How to complete this task:
After locating the line that contains "X78740000Y-118872000D03*" in the records below, write out exactly that line and each line after it through the one that contains "X72390000Y-81280000D03*", and nothing else.
Data for this task Start Marker
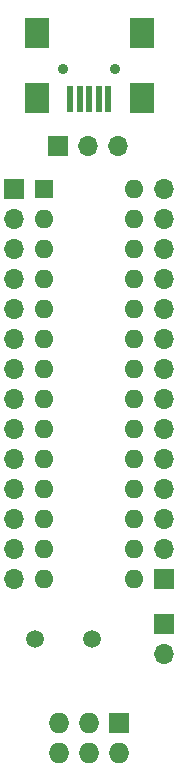
<source format=gts>
G04 #@! TF.FileFunction,Soldermask,Top*
%FSLAX46Y46*%
G04 Gerber Fmt 4.6, Leading zero omitted, Abs format (unit mm)*
G04 Created by KiCad (PCBNEW 4.0.7-e2-6376~58~ubuntu16.04.1) date Tue Sep 12 20:01:57 2017*
%MOMM*%
%LPD*%
G01*
G04 APERTURE LIST*
%ADD10C,0.100000*%
%ADD11R,1.727200X1.727200*%
%ADD12O,1.727200X1.727200*%
%ADD13R,1.600000X1.600000*%
%ADD14O,1.600000X1.600000*%
%ADD15C,1.500000*%
%ADD16R,1.700000X1.700000*%
%ADD17O,1.700000X1.700000*%
%ADD18R,0.500000X2.300000*%
%ADD19R,2.000000X2.500000*%
%ADD20C,0.900000*%
G04 APERTURE END LIST*
D10*
D11*
X78740000Y-116332000D03*
D12*
X78740000Y-118872000D03*
X76200000Y-116332000D03*
X76200000Y-118872000D03*
X73660000Y-116332000D03*
X73660000Y-118872000D03*
D13*
X72390000Y-71120000D03*
D14*
X80010000Y-104140000D03*
X72390000Y-73660000D03*
X80010000Y-101600000D03*
X72390000Y-76200000D03*
X80010000Y-99060000D03*
X72390000Y-78740000D03*
X80010000Y-96520000D03*
X72390000Y-81280000D03*
X80010000Y-93980000D03*
X72390000Y-83820000D03*
X80010000Y-91440000D03*
X72390000Y-86360000D03*
X80010000Y-88900000D03*
X72390000Y-88900000D03*
X80010000Y-86360000D03*
X72390000Y-91440000D03*
X80010000Y-83820000D03*
X72390000Y-93980000D03*
X80010000Y-81280000D03*
X72390000Y-96520000D03*
X80010000Y-78740000D03*
X72390000Y-99060000D03*
X80010000Y-76200000D03*
X72390000Y-101600000D03*
X80010000Y-73660000D03*
X72390000Y-104140000D03*
X80010000Y-71120000D03*
D15*
X76454000Y-109220000D03*
X71574000Y-109220000D03*
D16*
X73533000Y-67437000D03*
D17*
X76073000Y-67437000D03*
X78613000Y-67437000D03*
D16*
X82550000Y-107950000D03*
D17*
X82550000Y-110490000D03*
D16*
X69850000Y-71120000D03*
D17*
X69850000Y-73660000D03*
X69850000Y-76200000D03*
X69850000Y-78740000D03*
X69850000Y-81280000D03*
X69850000Y-83820000D03*
X69850000Y-86360000D03*
X69850000Y-88900000D03*
X69850000Y-91440000D03*
X69850000Y-93980000D03*
X69850000Y-96520000D03*
X69850000Y-99060000D03*
X69850000Y-101600000D03*
X69850000Y-104140000D03*
D16*
X82550000Y-104140000D03*
D17*
X82550000Y-101600000D03*
X82550000Y-99060000D03*
X82550000Y-96520000D03*
X82550000Y-93980000D03*
X82550000Y-91440000D03*
X82550000Y-88900000D03*
X82550000Y-86360000D03*
X82550000Y-83820000D03*
X82550000Y-81280000D03*
X82550000Y-78740000D03*
X82550000Y-76200000D03*
X82550000Y-73660000D03*
X82550000Y-71120000D03*
D18*
X77800000Y-63506000D03*
X77000000Y-63506000D03*
X76200000Y-63506000D03*
X75400000Y-63506000D03*
X74600000Y-63506000D03*
D19*
X80650000Y-63406000D03*
X80650000Y-57906000D03*
X71750000Y-63406000D03*
X71750000Y-57906000D03*
D20*
X78400000Y-60906000D03*
X74000000Y-60906000D03*
M02*

</source>
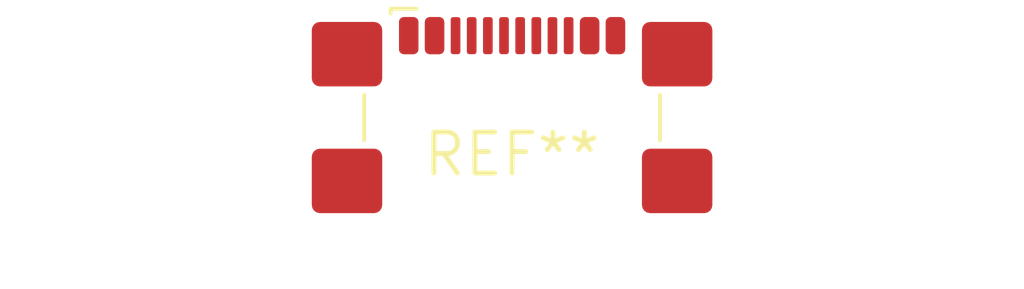
<source format=kicad_pcb>
(kicad_pcb (version 20240108) (generator pcbnew)

  (general
    (thickness 1.6)
  )

  (paper "A4")
  (layers
    (0 "F.Cu" signal)
    (31 "B.Cu" signal)
    (32 "B.Adhes" user "B.Adhesive")
    (33 "F.Adhes" user "F.Adhesive")
    (34 "B.Paste" user)
    (35 "F.Paste" user)
    (36 "B.SilkS" user "B.Silkscreen")
    (37 "F.SilkS" user "F.Silkscreen")
    (38 "B.Mask" user)
    (39 "F.Mask" user)
    (40 "Dwgs.User" user "User.Drawings")
    (41 "Cmts.User" user "User.Comments")
    (42 "Eco1.User" user "User.Eco1")
    (43 "Eco2.User" user "User.Eco2")
    (44 "Edge.Cuts" user)
    (45 "Margin" user)
    (46 "B.CrtYd" user "B.Courtyard")
    (47 "F.CrtYd" user "F.Courtyard")
    (48 "B.Fab" user)
    (49 "F.Fab" user)
    (50 "User.1" user)
    (51 "User.2" user)
    (52 "User.3" user)
    (53 "User.4" user)
    (54 "User.5" user)
    (55 "User.6" user)
    (56 "User.7" user)
    (57 "User.8" user)
    (58 "User.9" user)
  )

  (setup
    (pad_to_mask_clearance 0)
    (pcbplotparams
      (layerselection 0x00010fc_ffffffff)
      (plot_on_all_layers_selection 0x0000000_00000000)
      (disableapertmacros false)
      (usegerberextensions false)
      (usegerberattributes false)
      (usegerberadvancedattributes false)
      (creategerberjobfile false)
      (dashed_line_dash_ratio 12.000000)
      (dashed_line_gap_ratio 3.000000)
      (svgprecision 4)
      (plotframeref false)
      (viasonmask false)
      (mode 1)
      (useauxorigin false)
      (hpglpennumber 1)
      (hpglpenspeed 20)
      (hpglpendiameter 15.000000)
      (dxfpolygonmode false)
      (dxfimperialunits false)
      (dxfusepcbnewfont false)
      (psnegative false)
      (psa4output false)
      (plotreference false)
      (plotvalue false)
      (plotinvisibletext false)
      (sketchpadsonfab false)
      (subtractmaskfromsilk false)
      (outputformat 1)
      (mirror false)
      (drillshape 1)
      (scaleselection 1)
      (outputdirectory "")
    )
  )

  (net 0 "")

  (footprint "USB_C_Receptacle_GCT_USB4110" (layer "F.Cu") (at 0 0))

)

</source>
Data for this task End Marker
Response area:
X78740000Y-118872000D03*
X76200000Y-116332000D03*
X76200000Y-118872000D03*
X73660000Y-116332000D03*
X73660000Y-118872000D03*
D13*
X72390000Y-71120000D03*
D14*
X80010000Y-104140000D03*
X72390000Y-73660000D03*
X80010000Y-101600000D03*
X72390000Y-76200000D03*
X80010000Y-99060000D03*
X72390000Y-78740000D03*
X80010000Y-96520000D03*
X72390000Y-81280000D03*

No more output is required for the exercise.